GFXC to Continue Work Programme: Reminds Slow Re-Adopters of FX Global Code
Posted by Colin Lambert. Last updated: June 29, 2022
The Global Foreign Exchange Committee met in person for the first time since the pandemic hit on June 27-28 and agreed the work programme for the next two years, including a survey of market participants to gauge their reaction to the revised FX Global Code, published in July 2021. During the meeting, the Swiss National Bank’s Andréa Maechler, chair of the GFXC, warned that the committee expects those firms yet to renew their Statement of Commitment to the revised Code to “do so shortly”.
The work programme, which is intended to take the GFXC through to the next three-year review of the Code in 2024, was largely created at the previous meeting in December 2021. St that meeting, to explore ways to make the Code and Statement of Commitment even more accessible to a wider group of market participants, a working group was established under GFXC c-vice chair, Richard de Roos. At the latest meeting de Roos presented a prototype of a Web-based tool, which aims to help market participants highlight those Principles in the Code that pertain most closely to their activity in the FX market. “I am sure this will be an invaluable resource for all buy-side participants and hopefully reduce the barriers to signing the Code even further, as they grow more comfortable with how the Code applies to them,” de Roos says.
Additionally, the GFXC decided to establish a second working group to broaden the motivation for adherence to the Code. “It is vital to explore how the Code could play a more visible role in market participants’ good corporate governance by linking Code adherence to the ‘G’ in ESG,” says co-vice chair Stefanie Holtze-Jen, who will chair the new group.
Ahead of the next review of the Code, the GFXC also agreed to conduct a survey on its effectiveness as revised in 2021, as well as its associated material, including disclosures.
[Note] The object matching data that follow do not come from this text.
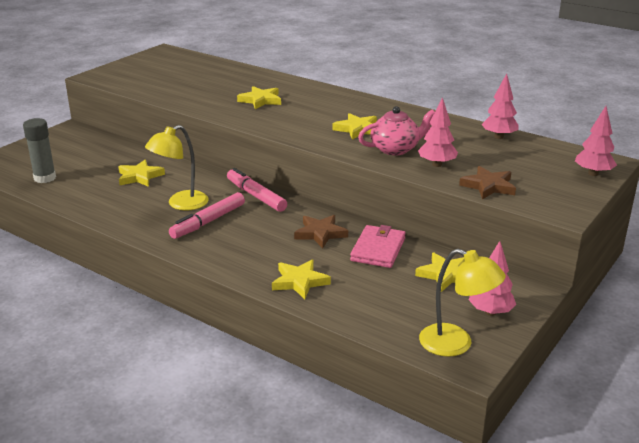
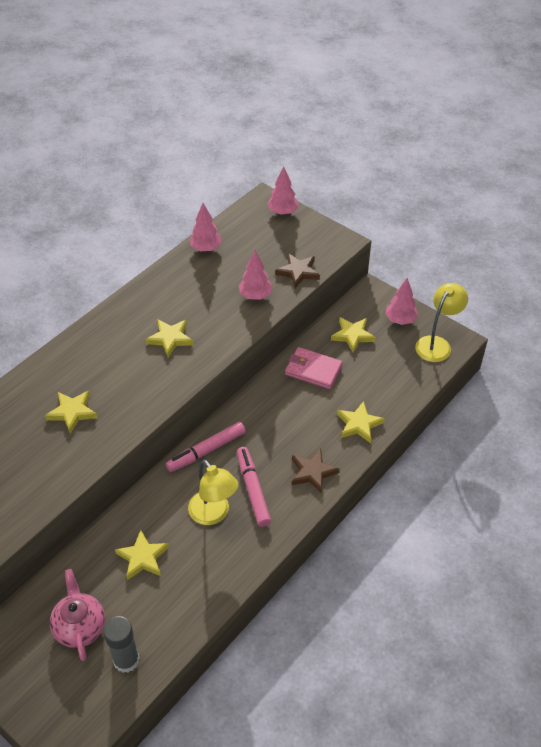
camera: 85 degrees left, 20 degrees up
(208, 222) = (253, 489): pink marker -> pink marker turned 150 degrees counterclockwise
(320, 233) = (284, 406): brown star -> brown star (313, 472)
(395, 149) = (220, 317): pink teapot -> pink teapot (80, 626)

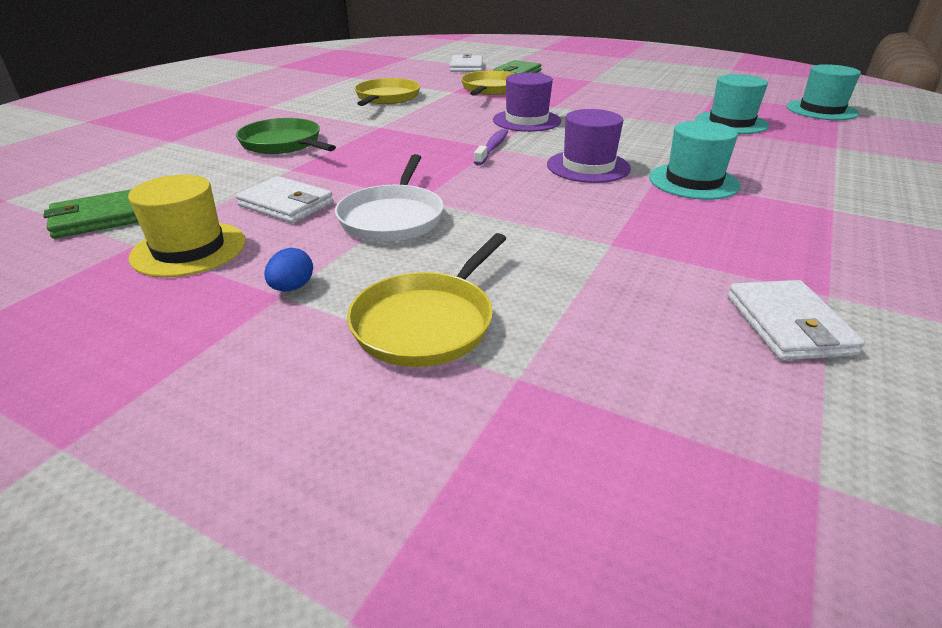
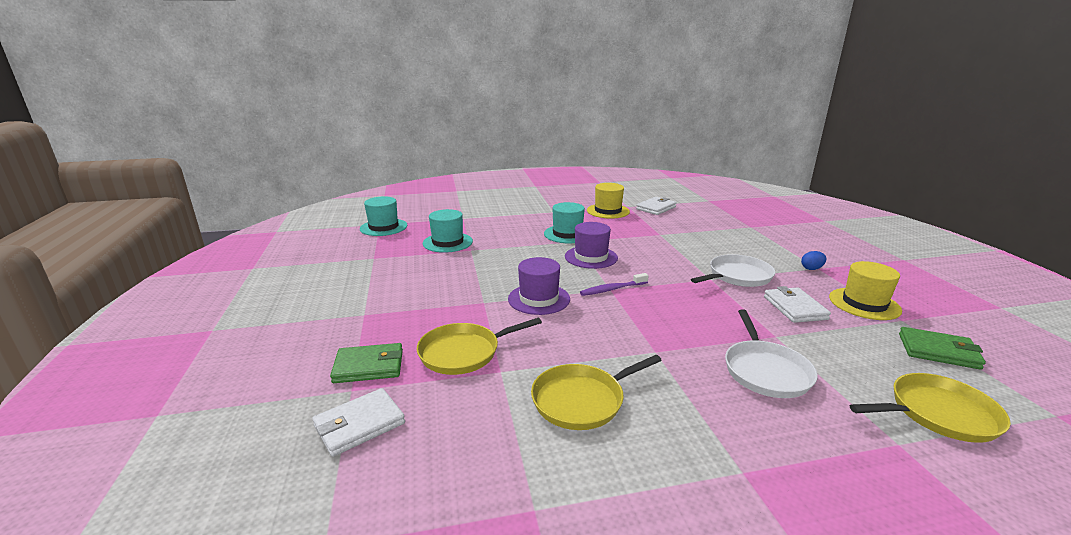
camera: 130 degrees left, 10 degrees down
(283, 144) = (765, 371): green pan -> white pan
(427, 322) = (764, 243): yellow pan -> yellow pan (938, 414)
(802, 256) = (608, 211): none -> yellow hat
This survey of market participants will take place in the third quarter of 2023 and will serve as a starting point for the transition to the next Code review.
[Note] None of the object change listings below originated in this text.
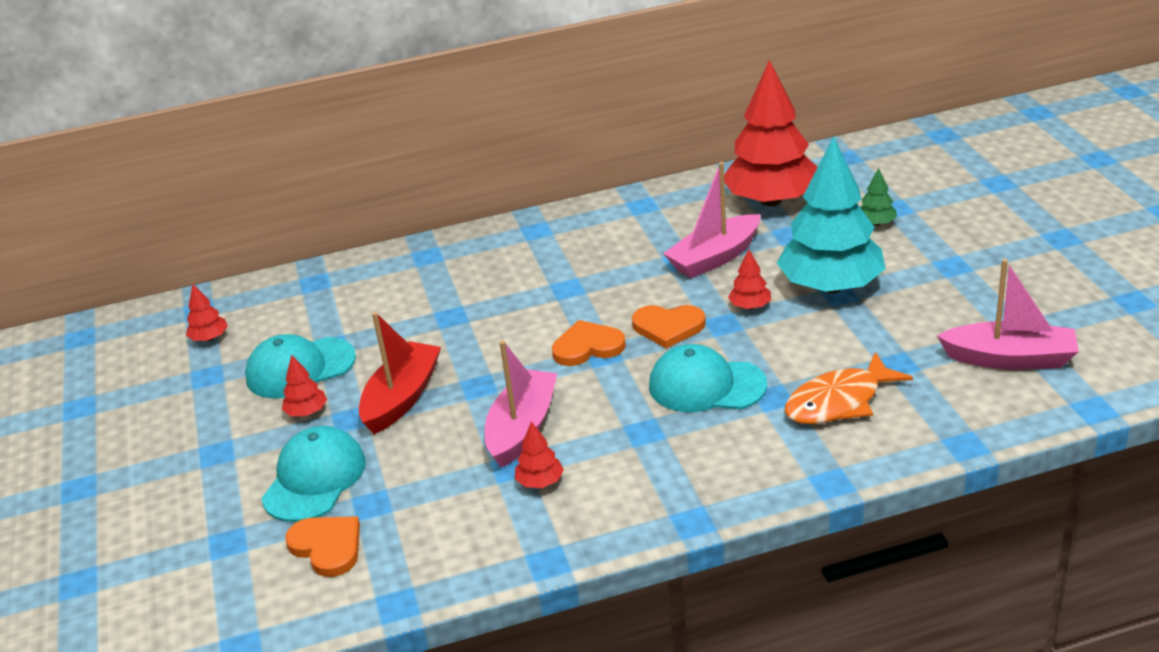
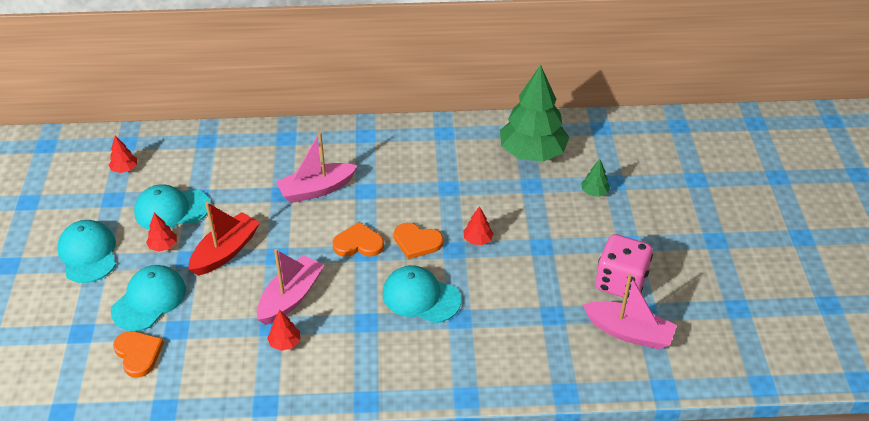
camera: 10 degrees right, 10 degrees up
(197, 446) = (88, 253): none -> turquoise cap
(715, 257) = (473, 192): pink boat -> pink boat (316, 189)
(771, 200) = (532, 152): red tree -> green tree
(831, 286) = (538, 238): turquoise tree -> none
(839, 402) = (500, 335): orange fish -> none
(967, 308) = (620, 282): none -> pink dice

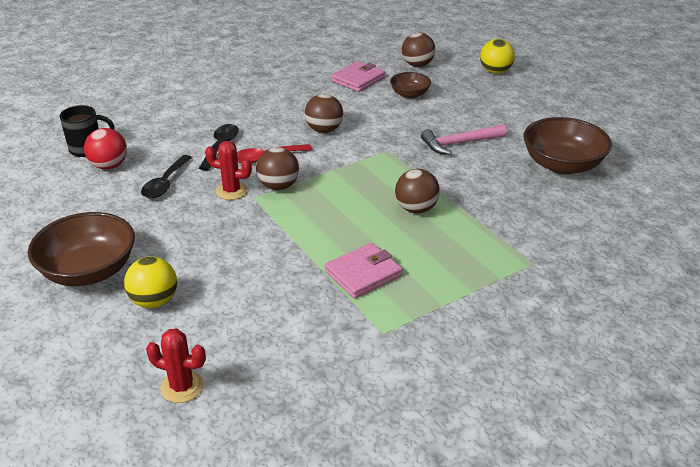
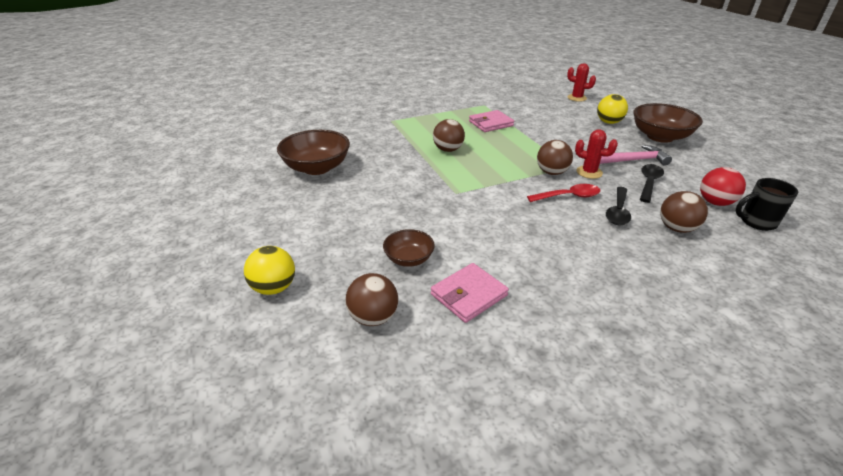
camera: 170 degrees left, 0 degrees up
(324, 130) = (515, 220): brown ball -> brown ball (676, 228)
(459, 143) = (387, 193): pink hammer -> pink hammer (634, 160)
The meeting also discussed market participants’ access to high-quality market data in order to ensure a robust, fair, open, liquid and appropriately transparent FX market. GFXC says the discussion showed that there was a need for it to further discuss the issue in more detail as part of the next Code review.
Reflecting the increased focus on settlement risk and innovation in the payments and settlement space, the latest meeting also head from Baton Systems, CLS Bank and Fnality, who showcased new technological solutions in this critical area. The chair of the Committee on Payments and Market Infrastructures (CPMI) Working Group on FX Payment-versus-Payment (PvP) also provided a progress update on its work. The GFXC agreed that it was important to keep abreast of technological innovations that could affect how FX transactions are settled and looked forward to the forthcoming CPMI consultative report on options for expanding PvP settlement.
“Our priorities going forward are clear,” says Maechler. “Almost a year since the publication of the revised Code a number of market participants have signed up to the Code and the GFXC expects those who have not yet renewed their Statement of Commitment to do so shortly. In order to foster even more widespread adoption of the Code, the GFXC must continue its efforts in ensuring that the cost of adherence reflects a market participant’s role in the FX market and that the tangible benefits of adherence are well understood.”